:: SOURCE DOCUMENT ::

Investigating mechanisms that drive castrate-resistant prostate cancer

The last in a series of lab notes from our awardees, discussing their own research.

Daniel Tamae, Ph.D. - Postdoctoral Assoc., University of Pennsylvania

Prostate cancer is the most frequently diagnosed form of cancer and the second leading cause of cancer death in males in the developed world. Great advances have been made in the early diagnosis and treatment of prostate cancer. However, there is ample room to improve the clinical outcome for individuals diagnosed with the most aggressive form of the disease. Prostate cancer is an androgen driven disease, so the vast majority of therapies have been specifically designed to deprive the tumor of androgens. Historically, this was accomplished by surgical castration and removal of the adrenal glands. Today, we have several drugs that essentially accomplish the same effect. However, even with the most advanced drugs, a subset of patients will develop castrate-resistant prostate cancer (CRPC), which renders all treatments ineffective and the patient ultimately succumbs to the disease.

Our lab has been at the forefront in studying one of the key enzymes in androgen biosynthesis, an enzyme known as AKR1C3. The expression of this enzyme tracks with prostate cancer progression and has been found to be consistently higher in prostate tumors during androgen deprivation therapy and in CRPC patient tumors. My project utilizes a technology known as triple quadrupole mass spectrometry, which is the gold standard for quantifying small molecules such as androgens. I have developed a strategy for quantifying 11 key androgen metabolites that are of interest to us in driving tumor growth. The method has since been applied to two high profile clinical trials which enrolled high-risk prostate cancer patients in order to test the efficacy of new drug combinations and one of the newest drugs to hit the prostate cancer space, respectively. The quantitative androgen data from the patient serum before, during and after drug treatment gave us some really interesting insights into patient response to therapy and potential routes for the development of CRPC. Based on the clinical data, we hypothesize that the prostate tumor adapts to castrate conditions during drug treatment by elevating AKR1C3 levels within the tumor. This allows the tumor to convert adrenal androgens that do not normally bind to the androgen receptor (AR) and to manufacture its own active androgens that will drive AR-mediated tumor growth and metastases.

We are now applying these insights from our mass spectrometry data in concert with our body of knowledge on the enzymes involved in androgen biosynthesis in order to tease out mechanisms of CRPC and develop new drug targets to inhibit AKR1C3 and to improve survival for patients battling CRPC.

:::

QUESTIONS TO ANSWER:
A: According to the lab note, how many androgen metabolites does the author's quantification strategy cover?
B: Reproduce the passage of the lab note without changes, starting at the words "We are now applying" and ending after "patients battling CRPC.".

:: ENTRIES SHOWN ::

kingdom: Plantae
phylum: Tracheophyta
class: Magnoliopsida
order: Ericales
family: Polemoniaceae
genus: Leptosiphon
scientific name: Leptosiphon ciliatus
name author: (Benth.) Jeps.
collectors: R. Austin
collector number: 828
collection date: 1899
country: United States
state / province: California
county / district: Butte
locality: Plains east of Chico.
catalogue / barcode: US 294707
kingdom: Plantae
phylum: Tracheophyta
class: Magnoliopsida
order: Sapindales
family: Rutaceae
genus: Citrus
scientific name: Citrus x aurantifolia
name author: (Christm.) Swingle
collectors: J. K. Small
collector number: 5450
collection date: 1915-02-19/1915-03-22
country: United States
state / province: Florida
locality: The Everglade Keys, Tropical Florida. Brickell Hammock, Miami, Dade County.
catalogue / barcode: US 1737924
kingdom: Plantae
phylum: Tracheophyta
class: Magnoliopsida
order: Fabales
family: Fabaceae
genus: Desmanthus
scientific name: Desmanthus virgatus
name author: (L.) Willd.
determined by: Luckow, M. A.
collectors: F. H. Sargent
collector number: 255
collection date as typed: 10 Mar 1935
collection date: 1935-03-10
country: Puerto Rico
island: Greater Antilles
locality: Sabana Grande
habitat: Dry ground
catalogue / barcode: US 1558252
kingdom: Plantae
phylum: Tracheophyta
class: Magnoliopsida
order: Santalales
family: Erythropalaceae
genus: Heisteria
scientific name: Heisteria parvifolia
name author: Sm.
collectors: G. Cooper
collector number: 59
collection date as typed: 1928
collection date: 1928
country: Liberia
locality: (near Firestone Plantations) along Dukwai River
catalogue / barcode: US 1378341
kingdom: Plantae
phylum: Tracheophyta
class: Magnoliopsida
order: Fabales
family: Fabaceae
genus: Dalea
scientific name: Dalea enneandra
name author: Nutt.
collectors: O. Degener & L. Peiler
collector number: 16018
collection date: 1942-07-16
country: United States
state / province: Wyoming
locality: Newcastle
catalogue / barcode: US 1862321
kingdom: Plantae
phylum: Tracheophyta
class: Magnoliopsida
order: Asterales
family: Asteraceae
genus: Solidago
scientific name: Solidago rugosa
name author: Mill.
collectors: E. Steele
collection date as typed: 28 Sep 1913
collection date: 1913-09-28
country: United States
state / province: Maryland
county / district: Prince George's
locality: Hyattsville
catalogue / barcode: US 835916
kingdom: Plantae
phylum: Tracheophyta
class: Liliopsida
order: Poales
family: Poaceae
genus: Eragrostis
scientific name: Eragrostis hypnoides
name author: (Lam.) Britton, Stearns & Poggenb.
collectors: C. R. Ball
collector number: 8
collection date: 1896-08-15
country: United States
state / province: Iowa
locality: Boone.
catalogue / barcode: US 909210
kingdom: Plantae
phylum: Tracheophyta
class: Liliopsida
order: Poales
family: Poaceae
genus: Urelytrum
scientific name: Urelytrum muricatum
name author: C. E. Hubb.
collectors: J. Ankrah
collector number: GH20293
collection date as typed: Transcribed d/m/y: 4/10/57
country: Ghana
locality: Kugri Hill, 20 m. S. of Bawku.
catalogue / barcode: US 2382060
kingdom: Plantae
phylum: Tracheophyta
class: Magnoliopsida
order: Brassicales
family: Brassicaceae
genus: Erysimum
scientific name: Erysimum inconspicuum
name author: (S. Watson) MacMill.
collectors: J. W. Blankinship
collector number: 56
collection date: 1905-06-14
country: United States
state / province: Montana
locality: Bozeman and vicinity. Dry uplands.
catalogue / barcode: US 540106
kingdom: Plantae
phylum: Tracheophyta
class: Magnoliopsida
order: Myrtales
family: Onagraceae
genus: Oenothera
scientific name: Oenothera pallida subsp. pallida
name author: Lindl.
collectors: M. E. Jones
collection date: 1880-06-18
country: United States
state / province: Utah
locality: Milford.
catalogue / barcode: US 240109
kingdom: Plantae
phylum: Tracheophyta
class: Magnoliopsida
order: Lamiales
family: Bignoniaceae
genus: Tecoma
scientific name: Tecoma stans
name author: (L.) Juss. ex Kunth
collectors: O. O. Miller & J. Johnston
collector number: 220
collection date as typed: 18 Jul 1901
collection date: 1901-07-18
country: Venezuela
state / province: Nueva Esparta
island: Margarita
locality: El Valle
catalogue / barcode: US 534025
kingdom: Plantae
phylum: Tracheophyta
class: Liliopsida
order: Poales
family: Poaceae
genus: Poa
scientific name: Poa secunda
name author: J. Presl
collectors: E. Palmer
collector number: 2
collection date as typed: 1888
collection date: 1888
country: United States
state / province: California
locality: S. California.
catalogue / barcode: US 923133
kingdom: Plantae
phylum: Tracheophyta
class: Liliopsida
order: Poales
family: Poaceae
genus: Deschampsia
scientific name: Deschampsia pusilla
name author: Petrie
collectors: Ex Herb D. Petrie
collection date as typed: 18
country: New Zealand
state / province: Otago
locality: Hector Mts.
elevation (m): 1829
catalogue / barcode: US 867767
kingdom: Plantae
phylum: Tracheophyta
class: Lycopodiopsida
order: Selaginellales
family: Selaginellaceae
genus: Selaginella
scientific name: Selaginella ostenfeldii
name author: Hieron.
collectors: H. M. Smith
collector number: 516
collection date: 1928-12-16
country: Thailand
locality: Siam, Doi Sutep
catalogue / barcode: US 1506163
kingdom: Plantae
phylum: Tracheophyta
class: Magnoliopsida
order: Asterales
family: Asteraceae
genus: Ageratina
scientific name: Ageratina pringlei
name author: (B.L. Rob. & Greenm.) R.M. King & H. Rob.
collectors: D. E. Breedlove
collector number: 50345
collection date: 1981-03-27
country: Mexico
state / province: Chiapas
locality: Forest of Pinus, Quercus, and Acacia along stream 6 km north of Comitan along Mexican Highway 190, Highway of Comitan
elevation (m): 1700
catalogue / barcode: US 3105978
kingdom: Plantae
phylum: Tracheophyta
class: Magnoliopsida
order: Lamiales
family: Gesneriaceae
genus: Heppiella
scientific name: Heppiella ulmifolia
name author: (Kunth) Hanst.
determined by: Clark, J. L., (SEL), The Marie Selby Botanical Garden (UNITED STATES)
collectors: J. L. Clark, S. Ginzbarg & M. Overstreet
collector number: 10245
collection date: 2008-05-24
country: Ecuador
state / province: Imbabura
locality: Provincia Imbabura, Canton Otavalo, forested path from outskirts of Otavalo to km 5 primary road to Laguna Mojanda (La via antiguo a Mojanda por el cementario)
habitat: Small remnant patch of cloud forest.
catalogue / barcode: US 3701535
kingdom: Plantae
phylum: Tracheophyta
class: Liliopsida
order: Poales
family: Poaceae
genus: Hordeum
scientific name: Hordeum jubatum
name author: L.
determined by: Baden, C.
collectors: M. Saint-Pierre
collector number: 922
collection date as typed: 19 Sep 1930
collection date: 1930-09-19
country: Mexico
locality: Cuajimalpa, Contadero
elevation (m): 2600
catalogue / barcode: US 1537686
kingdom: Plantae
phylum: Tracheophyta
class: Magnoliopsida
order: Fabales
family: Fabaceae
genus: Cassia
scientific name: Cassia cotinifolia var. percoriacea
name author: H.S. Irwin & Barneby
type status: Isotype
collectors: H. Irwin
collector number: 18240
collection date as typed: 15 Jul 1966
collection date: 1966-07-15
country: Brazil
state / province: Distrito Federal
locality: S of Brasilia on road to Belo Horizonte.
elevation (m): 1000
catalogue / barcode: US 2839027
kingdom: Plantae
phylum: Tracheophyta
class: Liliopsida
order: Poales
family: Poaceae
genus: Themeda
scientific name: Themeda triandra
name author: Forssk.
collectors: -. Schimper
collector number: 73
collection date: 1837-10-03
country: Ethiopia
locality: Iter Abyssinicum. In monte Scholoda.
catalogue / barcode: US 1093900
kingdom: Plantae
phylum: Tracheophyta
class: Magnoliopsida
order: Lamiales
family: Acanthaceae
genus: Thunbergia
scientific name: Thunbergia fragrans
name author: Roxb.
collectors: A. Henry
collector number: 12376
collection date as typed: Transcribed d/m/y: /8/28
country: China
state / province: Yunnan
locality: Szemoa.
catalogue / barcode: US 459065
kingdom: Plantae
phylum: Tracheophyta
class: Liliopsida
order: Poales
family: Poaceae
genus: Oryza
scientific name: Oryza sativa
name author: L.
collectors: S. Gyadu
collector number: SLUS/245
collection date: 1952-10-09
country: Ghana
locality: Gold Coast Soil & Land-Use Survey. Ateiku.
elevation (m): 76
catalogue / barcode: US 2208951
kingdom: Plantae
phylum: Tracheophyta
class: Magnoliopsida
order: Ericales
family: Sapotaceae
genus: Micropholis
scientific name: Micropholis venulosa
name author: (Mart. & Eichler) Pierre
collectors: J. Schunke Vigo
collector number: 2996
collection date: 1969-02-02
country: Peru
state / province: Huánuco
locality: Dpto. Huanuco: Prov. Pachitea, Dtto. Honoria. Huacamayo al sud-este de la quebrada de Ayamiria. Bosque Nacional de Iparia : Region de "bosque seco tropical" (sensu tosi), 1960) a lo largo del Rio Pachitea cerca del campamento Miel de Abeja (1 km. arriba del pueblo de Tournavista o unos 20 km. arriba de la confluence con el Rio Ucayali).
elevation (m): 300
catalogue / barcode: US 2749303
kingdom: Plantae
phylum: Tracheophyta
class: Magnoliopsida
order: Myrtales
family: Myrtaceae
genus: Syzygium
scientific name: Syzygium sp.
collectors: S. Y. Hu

:::

RESULTS OF THE EXERCISE:
A: 11 key androgen metabolites.

B:
We are now applying these insights from our mass spectrometry data in concert with our body of knowledge on the enzymes involved in androgen biosynthesis in order to tease out mechanisms of CRPC and develop new drug targets to inhibit AKR1C3 and to improve survival for patients battling CRPC.